Salesforce offers two APIs to access and manipulate your cloud data – SOAP and REST, the latter called “Bulk API”. Although you can use both in CloverETL, you'd probably use CloverETL to manipulate large portions of data. Therefore, the Bulk Salesforce API is more likely your preferred approach.
To see why, let’s take a look at what Salesforce documentation has to say about Bulk Salesforce API:
“Bulk API is based on REST principles and is optimized for loading or deleting large sets of data. You can use it to query, insert, update, upsert, or delete a large number of records asynchronously by submitting batches which are processed in the background by Salesforce.
The documentation continues with suitable use-cases:
SOAP API, in contrast, is optimized for real-time client applications that update small numbers of records at a time. Although SOAP API can also be used for processing large numbers of records, when the data sets contain hundreds of thousands of records, it becomes less practical. Bulk API is designed to make it simple to process data from a few thousand to millions of records.”

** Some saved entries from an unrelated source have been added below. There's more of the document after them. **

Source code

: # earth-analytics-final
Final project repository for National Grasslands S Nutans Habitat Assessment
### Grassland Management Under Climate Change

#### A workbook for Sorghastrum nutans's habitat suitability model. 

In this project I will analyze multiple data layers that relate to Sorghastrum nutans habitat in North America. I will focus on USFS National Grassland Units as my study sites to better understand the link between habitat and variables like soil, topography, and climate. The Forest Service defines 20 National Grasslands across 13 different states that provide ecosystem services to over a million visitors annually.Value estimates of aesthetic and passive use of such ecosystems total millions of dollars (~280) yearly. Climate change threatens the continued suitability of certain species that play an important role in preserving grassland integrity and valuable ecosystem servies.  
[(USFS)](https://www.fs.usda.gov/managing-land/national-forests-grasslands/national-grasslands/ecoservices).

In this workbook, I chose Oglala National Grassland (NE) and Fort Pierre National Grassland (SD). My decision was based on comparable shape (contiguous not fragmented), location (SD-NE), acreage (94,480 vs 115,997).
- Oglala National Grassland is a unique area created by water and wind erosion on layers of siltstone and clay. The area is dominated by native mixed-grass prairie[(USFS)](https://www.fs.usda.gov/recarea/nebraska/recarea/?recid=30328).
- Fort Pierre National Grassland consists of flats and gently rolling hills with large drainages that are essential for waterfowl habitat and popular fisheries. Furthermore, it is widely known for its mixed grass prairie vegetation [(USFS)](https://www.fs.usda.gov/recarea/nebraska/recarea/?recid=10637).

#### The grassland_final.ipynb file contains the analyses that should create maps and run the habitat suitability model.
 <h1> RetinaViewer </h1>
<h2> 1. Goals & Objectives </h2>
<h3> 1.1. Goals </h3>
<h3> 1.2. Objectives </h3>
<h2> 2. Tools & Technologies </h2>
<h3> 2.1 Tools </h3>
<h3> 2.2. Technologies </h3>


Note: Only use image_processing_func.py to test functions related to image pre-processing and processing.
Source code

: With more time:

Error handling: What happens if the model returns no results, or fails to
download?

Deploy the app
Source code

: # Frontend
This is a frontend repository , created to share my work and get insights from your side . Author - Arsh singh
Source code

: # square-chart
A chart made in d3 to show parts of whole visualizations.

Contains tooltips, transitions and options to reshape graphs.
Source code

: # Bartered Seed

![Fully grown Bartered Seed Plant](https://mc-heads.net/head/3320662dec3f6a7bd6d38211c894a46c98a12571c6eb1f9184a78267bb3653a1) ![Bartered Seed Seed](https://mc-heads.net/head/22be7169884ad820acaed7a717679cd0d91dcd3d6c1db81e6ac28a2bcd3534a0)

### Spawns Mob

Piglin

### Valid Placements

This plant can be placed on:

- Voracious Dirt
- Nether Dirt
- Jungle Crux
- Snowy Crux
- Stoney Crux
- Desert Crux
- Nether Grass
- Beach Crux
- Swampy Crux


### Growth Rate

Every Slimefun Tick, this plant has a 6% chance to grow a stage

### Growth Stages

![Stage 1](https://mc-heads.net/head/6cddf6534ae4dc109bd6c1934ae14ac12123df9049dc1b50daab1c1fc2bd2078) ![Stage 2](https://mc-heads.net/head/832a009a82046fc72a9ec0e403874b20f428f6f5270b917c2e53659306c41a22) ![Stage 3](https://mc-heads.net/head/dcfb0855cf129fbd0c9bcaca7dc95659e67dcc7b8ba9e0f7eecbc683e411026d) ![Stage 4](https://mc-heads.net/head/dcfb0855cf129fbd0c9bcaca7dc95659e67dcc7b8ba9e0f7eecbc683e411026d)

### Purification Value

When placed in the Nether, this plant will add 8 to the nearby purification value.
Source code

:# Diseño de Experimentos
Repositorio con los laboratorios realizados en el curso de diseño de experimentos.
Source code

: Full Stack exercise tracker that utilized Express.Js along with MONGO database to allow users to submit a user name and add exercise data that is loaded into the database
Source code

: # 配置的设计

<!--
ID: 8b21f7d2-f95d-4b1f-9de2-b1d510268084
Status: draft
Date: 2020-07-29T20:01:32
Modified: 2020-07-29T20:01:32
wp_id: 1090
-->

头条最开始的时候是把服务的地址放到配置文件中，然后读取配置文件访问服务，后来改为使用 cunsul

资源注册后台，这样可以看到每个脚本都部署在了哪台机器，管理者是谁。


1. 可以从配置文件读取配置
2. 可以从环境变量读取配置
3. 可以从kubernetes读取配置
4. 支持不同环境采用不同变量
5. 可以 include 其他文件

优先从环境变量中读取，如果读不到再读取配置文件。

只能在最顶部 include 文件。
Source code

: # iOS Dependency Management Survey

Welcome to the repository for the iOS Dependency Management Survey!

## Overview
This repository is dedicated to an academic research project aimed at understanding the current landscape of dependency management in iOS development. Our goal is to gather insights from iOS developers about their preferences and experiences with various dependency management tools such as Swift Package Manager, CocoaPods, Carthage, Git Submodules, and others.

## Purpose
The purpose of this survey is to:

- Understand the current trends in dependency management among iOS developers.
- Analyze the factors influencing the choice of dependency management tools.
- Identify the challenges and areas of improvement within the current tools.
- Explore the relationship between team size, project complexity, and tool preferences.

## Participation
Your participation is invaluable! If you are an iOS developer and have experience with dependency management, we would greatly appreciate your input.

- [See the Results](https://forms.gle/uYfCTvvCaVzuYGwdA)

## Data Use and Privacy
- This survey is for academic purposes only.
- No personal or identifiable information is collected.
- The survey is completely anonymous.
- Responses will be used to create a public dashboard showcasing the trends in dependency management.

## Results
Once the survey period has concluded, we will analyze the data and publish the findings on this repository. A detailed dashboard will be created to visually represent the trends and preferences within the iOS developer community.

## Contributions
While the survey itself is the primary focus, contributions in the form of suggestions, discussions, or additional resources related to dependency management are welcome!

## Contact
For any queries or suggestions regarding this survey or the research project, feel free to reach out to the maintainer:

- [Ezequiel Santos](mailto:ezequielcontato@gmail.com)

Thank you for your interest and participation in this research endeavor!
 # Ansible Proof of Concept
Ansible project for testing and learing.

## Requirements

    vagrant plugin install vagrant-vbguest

SOAP Salesforce API – A Bad Idea for Batch Processing
In my experience, the above excerpt proves to be more than true. Using SOAP calls to insert contacts into the database can be convenient for interactive applications; however, when you try to call insert for every record in a batch, it can yield only a few calls per second (usually around 10) – this obviously is not an option. The same holds for SOAP version of query() call. It's powerful, but designed only for highly specific queries returning maybe hundreds of results, an option great for searches. On top of the performance issues, there is a hard limit of 2,000 items returned per a call. What's more, in reality it would typically be much less, usually varying from 50 to 1,500 per call depending on record sizes. Although repeating the call with paging offset is possible, it’s an unnecessary hassle.
Bulk Salesforce API
On the other hand, Bulk API works on batches of either CSV or XML data and is extremely efficient for both inserts and queries. There are limits too, but it's much better suited for batch processing. Most notably, a query can return up to 15 files of 1GB each, totaling to a 15 GB result set. Refer to Bulk API limits page for further details including limitations of SOQL queries used in Bulk API.
November 29, 2013